研究開発部門では、原子状酸素の影響と対策について、地上試験や軌道上での試験などを通じて研究を進めてきました。その知見を活かし「超低高度衛星技術試験機『つばめ』搭載『原子状酸素モニタシステム(AMO)』」の開発を行いました。
「つばめ」搭載AMOの概要
原子状酸素の計測に加え、13種類の材料への原子状酸素の影響の計測を行います。地球低軌道環境における長期にわたる原子状酸素計測は世界初となります。
原子状酸素フルエンス計測(AOFS)
下図に示す原子状酸素計測センサを8つ衛星に搭載しています。6つは衛星の各面に搭載し、地球低軌道環境における原子状酸素の量を測定します。また残りの2つを用いて、バックグラウンド*を計測します。
*宇宙環境下では宇宙機(人工衛星、探査機)自身の材料から放出されたガスが、宇宙機に搭載されているカメラのレンズなどに付着し、 取得データの劣化を引き起こすことが知られています。

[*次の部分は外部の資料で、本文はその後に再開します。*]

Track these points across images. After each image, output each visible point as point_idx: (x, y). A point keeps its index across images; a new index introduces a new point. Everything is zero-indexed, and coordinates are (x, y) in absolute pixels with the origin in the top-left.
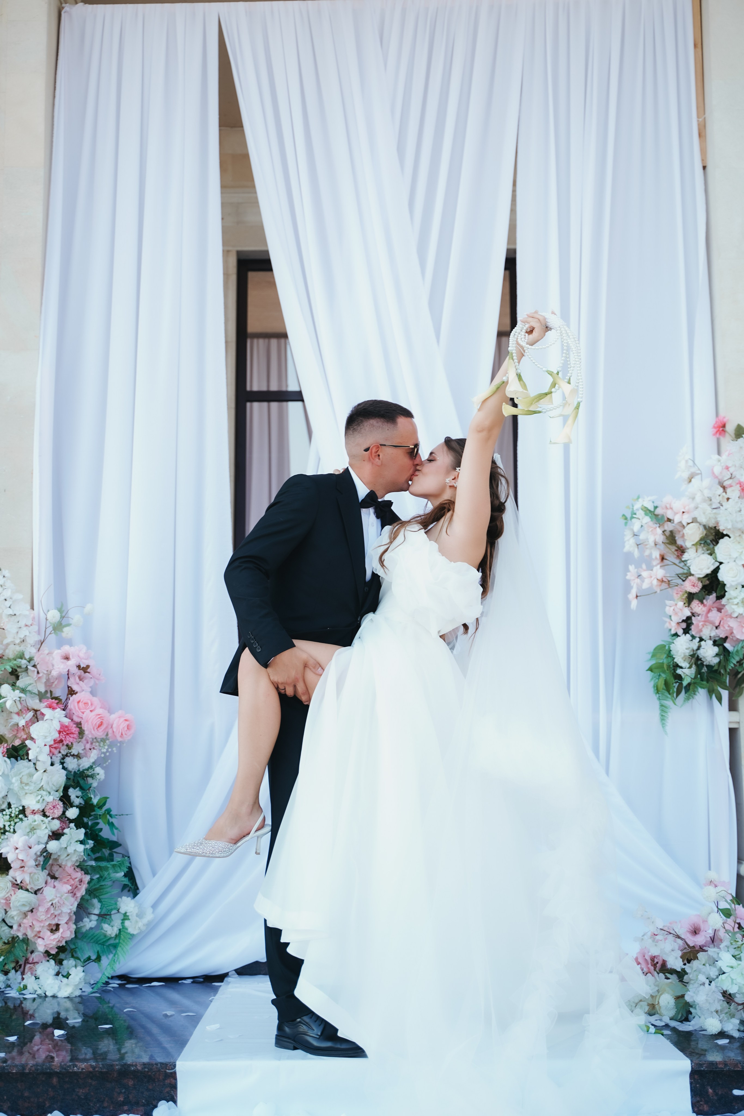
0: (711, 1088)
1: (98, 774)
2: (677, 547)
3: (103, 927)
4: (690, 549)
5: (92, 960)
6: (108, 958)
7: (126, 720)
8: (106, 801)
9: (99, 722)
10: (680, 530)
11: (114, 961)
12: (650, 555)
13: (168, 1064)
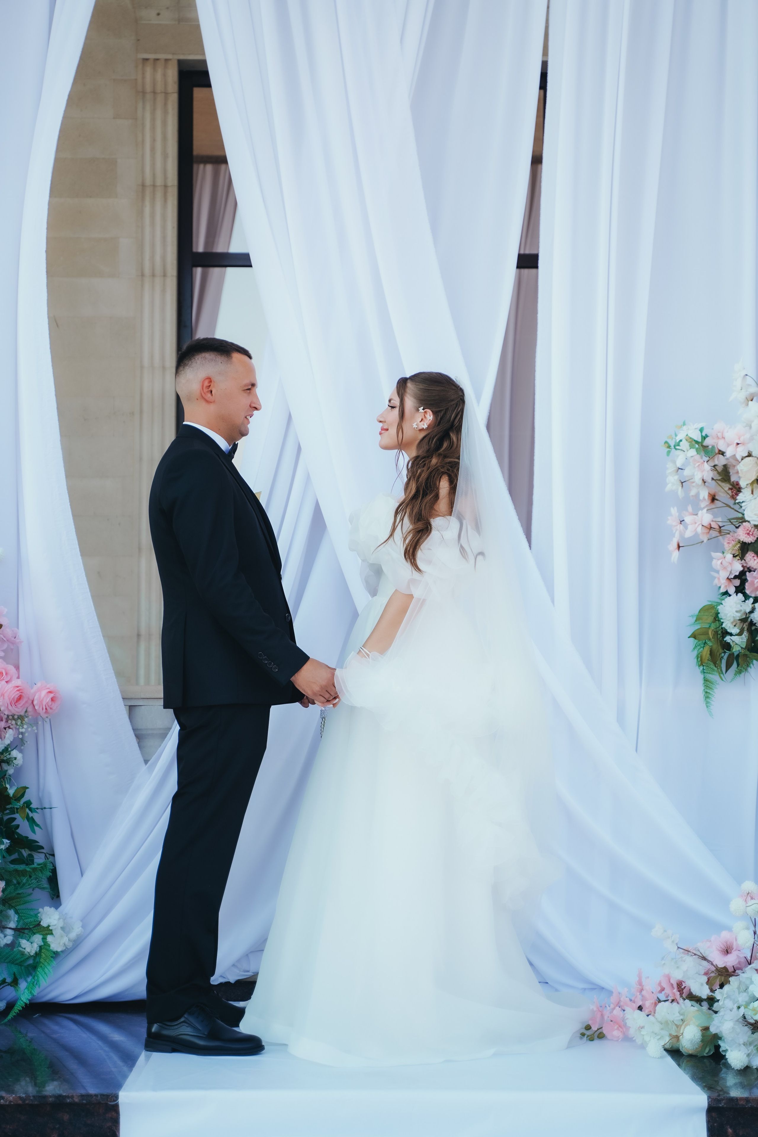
0: (731, 1128)
1: (15, 758)
2: (731, 485)
3: (21, 944)
4: (745, 489)
5: (7, 984)
6: (27, 981)
7: (50, 692)
8: (25, 792)
9: (18, 695)
10: (734, 464)
11: (33, 985)
12: (697, 495)
13: (109, 1095)
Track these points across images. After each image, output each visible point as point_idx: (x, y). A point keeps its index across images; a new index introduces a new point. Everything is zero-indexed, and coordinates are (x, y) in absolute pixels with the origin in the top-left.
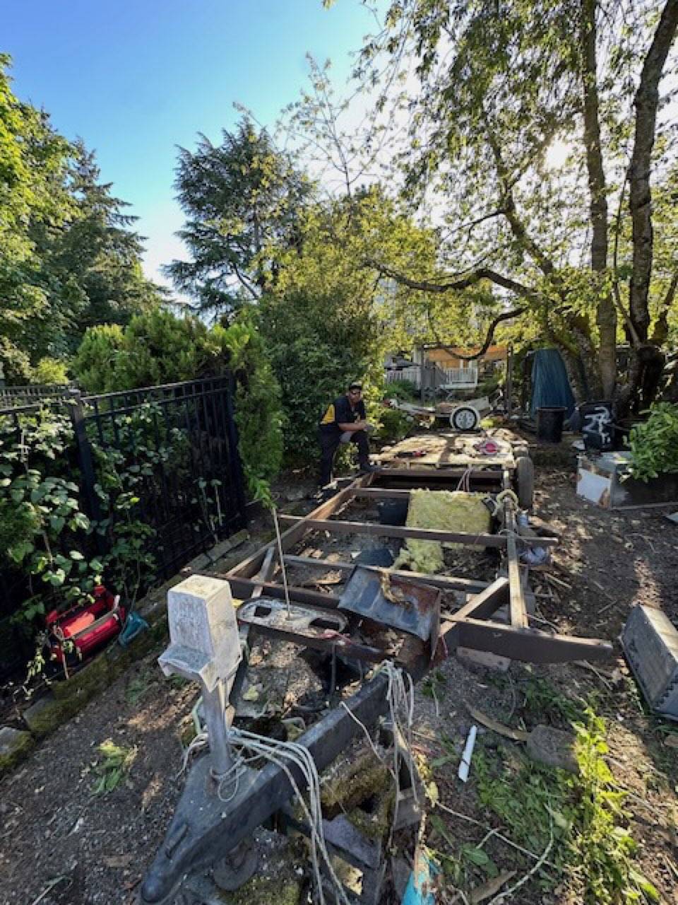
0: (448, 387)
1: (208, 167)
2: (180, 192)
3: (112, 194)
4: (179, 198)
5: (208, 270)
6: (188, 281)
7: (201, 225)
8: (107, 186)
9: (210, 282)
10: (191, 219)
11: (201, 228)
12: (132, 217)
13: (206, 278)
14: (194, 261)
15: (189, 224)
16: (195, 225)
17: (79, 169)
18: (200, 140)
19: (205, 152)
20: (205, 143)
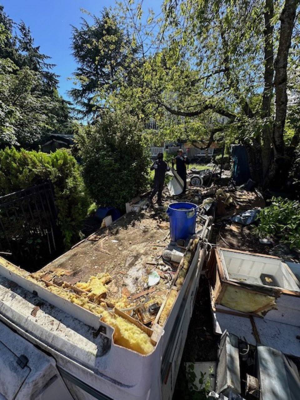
0: (199, 155)
1: (87, 37)
2: (74, 51)
3: (40, 52)
4: (73, 54)
5: (89, 94)
6: (79, 99)
7: (84, 69)
8: (38, 48)
9: (89, 100)
10: (80, 66)
11: (84, 71)
12: (53, 65)
13: (88, 97)
14: (81, 89)
15: (78, 69)
16: (81, 69)
17: (23, 38)
18: (82, 22)
19: (86, 29)
20: (85, 23)
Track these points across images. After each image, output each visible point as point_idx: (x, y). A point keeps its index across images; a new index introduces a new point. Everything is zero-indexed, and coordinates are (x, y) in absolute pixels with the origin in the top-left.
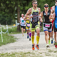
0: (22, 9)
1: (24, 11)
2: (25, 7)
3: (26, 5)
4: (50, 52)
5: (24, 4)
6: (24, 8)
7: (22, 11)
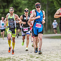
0: (2, 11)
1: (4, 14)
2: (5, 9)
3: (7, 7)
4: (32, 58)
5: (4, 6)
6: (4, 11)
7: (2, 14)
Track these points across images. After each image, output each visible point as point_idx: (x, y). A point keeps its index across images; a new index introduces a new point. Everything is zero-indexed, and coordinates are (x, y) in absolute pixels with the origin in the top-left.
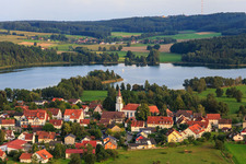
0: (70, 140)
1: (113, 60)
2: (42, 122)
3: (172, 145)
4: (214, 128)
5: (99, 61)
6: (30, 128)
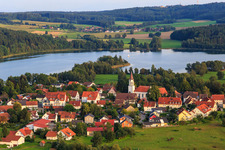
0: (89, 119)
1: (119, 47)
2: (62, 103)
3: (183, 123)
4: (219, 107)
5: (106, 48)
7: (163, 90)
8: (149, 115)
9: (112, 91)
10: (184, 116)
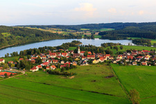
0: (62, 62)
2: (55, 57)
3: (94, 64)
4: (108, 59)
5: (76, 38)
6: (51, 58)
7: (90, 53)
8: (83, 61)
9: (72, 53)
10: (95, 62)
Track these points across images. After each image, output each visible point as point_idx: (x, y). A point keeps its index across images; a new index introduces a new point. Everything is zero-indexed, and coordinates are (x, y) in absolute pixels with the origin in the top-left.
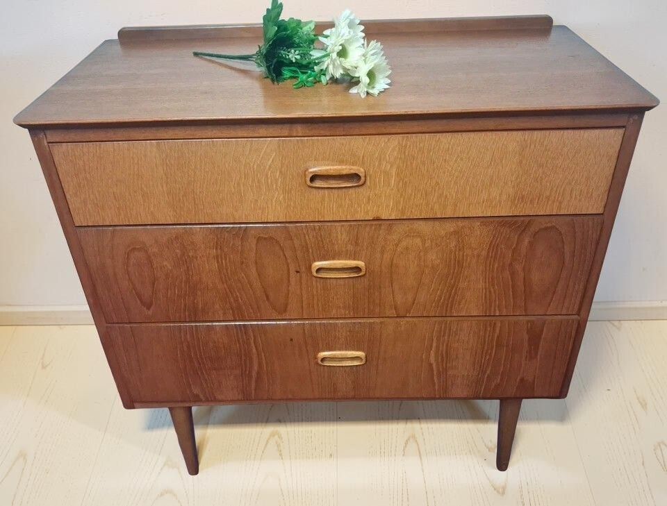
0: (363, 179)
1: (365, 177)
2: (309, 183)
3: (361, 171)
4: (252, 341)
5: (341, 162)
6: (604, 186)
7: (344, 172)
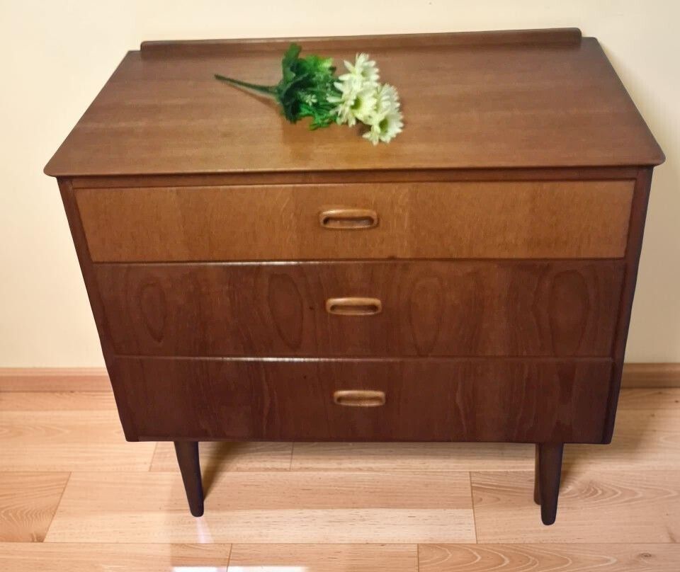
0: (376, 222)
1: (379, 219)
2: (322, 224)
3: (374, 214)
4: (264, 378)
5: (355, 206)
6: (622, 231)
7: (357, 215)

地球低軌道における原子状酸素の実測データを取得し、現状の中性大気密度モデルとの比較を行います。本実験により、低軌道における衛星の設計指針の確立や大気密度モデルの精度向上を目指しています。
材料劣化モニタ
衛星に用いられる13種類の材料サンプルを搭載、カメラにより定期的に撮像し、サンプルの劣化状況を確認します。画像データと上記のAOFSのデータから、材料サンプルの地球低軌道環境における劣化具合を評価します。
今後の予定
AMOで得られたデータは、将来の超低高度衛星の開発にあたり、材料選定に資する知見を得るとともに、これまで計測値に基づく原子状酸素の環境モデルを構築することにより、宇宙機への原子状酸素による影響の評価と対策に寄与します。